If you’re reading this while going through treatment — or loving someone who is — you might know the feeling; it’s 3:00 a.m., and sleep won’t come. Your body aches, your brain won’t stop, and everything feels upside down. Maybe you’ve just been diagnosed. Maybe you’re somewhere in the middle, numb from the repetition. Maybe you’re scared in a way that’s hard to explain to anyone who hasn’t felt it.
That was me. I was diagnosed with diffuse large B-cell lymphoma (DLBCL), an aggressive B-cell lymphoma, during the height of the COVID-19 pandemic. In the middle of a locked-down world, I suddenly had a new and very personal crisis to manage. It was quiet. Isolating. And terrifying.
To keep my head above water, I turned to music — something I’ve always loved but never fully committed to. I’d had this oddball idea years earlier: an album where each song is written from the perspective of a different 1980s movie character, filled with Easter eggs and direct quotes for the listener to guess who it is. It was meant to be a fun gimmick. I never thought I’d actually make it.
But cancer — and quarantine — gave me the time, the urgency, and strangely, the permission to try.
So I wrote. I recorded. I mixed and layered and looped tracks in my basement between infusions and appointments. I did it when I couldn’t sleep. I did it when the steroids kicked in. I did it when I felt too sick to think, because focusing on something creative was the only thing that made me feel human.
The Senary became my lifeline. I watched all my favorite 80s movies again and wrote every lyric myself. I played every single note on every instrument you hear. I sang it, tracked it, and engineered it entirely alone in my basement studio while my immune system was wrecked and Blood Cancer United was sending alerts saying one in three cancer patients were dying from COVID. I couldn’t have visitors. I couldn’t hold hands with my wife, my kids, my mom, or my dad during treatment. I was on my own.
So I made something that kept me company.
The album is one continuous hour of music, touching nearly every genre, filled with warmth, chaos, and character. It has flaws — my fingers literally couldn’t press the guitar strings correctly on some days, but I kept going. I fought to make something beautiful out of something ugly. And somehow, it worked.

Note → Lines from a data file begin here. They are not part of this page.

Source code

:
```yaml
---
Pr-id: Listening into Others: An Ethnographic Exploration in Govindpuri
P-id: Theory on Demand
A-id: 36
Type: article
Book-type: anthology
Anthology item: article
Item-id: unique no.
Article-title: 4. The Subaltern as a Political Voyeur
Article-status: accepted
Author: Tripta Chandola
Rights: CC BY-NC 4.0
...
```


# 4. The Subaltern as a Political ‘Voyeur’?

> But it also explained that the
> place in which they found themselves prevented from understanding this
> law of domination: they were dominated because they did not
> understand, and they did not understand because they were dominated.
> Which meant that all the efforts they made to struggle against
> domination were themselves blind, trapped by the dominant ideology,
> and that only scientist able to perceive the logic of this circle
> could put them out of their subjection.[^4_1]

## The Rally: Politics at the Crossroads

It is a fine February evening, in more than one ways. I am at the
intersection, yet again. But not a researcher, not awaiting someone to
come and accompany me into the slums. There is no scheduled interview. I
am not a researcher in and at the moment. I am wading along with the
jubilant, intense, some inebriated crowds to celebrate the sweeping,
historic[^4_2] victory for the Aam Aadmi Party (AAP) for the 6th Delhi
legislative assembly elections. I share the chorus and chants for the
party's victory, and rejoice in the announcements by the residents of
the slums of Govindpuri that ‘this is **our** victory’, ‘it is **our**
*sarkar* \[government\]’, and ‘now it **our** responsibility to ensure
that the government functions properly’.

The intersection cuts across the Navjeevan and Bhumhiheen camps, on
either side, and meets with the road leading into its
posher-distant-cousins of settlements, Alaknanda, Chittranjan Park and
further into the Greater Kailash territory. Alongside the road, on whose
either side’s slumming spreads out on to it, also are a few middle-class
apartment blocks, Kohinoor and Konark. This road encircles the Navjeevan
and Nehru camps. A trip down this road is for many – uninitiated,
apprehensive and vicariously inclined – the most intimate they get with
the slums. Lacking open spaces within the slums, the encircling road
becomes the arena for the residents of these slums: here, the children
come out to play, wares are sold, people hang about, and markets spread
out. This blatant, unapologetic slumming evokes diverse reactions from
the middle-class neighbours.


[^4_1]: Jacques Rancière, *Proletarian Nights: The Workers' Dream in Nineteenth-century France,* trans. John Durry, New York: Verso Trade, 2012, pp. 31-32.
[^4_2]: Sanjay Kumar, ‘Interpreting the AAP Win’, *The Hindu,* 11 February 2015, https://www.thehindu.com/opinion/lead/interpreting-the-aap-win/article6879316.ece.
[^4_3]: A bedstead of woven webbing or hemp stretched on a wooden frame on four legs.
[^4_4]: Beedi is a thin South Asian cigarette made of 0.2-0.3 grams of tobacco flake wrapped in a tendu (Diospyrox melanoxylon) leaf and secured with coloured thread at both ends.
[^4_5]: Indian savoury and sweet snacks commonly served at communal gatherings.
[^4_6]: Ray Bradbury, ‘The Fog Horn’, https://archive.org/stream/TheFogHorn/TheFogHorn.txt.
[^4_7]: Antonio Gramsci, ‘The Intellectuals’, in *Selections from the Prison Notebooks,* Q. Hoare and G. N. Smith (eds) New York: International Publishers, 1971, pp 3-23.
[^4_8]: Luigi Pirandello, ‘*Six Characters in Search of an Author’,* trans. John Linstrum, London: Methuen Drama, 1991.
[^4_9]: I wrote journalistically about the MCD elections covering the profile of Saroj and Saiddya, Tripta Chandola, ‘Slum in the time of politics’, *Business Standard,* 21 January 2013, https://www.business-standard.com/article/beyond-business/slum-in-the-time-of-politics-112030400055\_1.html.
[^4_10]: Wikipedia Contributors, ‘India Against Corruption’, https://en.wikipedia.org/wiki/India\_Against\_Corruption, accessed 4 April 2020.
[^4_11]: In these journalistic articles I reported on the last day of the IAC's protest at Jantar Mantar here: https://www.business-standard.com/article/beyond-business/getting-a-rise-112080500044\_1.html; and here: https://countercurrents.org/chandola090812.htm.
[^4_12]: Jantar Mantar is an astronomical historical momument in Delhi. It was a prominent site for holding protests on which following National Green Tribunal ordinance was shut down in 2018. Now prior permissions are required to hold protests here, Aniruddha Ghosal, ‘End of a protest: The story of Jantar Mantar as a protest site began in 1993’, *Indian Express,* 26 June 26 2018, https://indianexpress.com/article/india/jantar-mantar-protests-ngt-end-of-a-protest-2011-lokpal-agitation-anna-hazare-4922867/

The strange part is . . . I miss it. I miss the clarity. I miss the way cancer forced me to speak intentionally with my loved ones, to be fully present, to see the world in slow motion. I don’t want the illness back, but I do wish we could all remember more often how beautiful this ride is, how much there is to see, to hear, to love. Please don’t take your tribe for granted.
I’ve now been in remission for nearly four years. And I can say with all my heart, the fight is worth it. Every step. Every appointment. Every conversation that cracked me open. If you’re in it now, keep going. If you can, make something. Say something. Write it down. Sing it out. Be loud, or soft, or messy, but stay present.
And if you need a distraction — something to carry you out of your body and into a stranger’s musical brain for an hour — The Senary is out there waiting. I made it for myself, but I’d be honored if it helped you, too.
Put on headphones. Go somewhere weird. Think of something other than your troubles for a while. You’ve earned that kind of escape.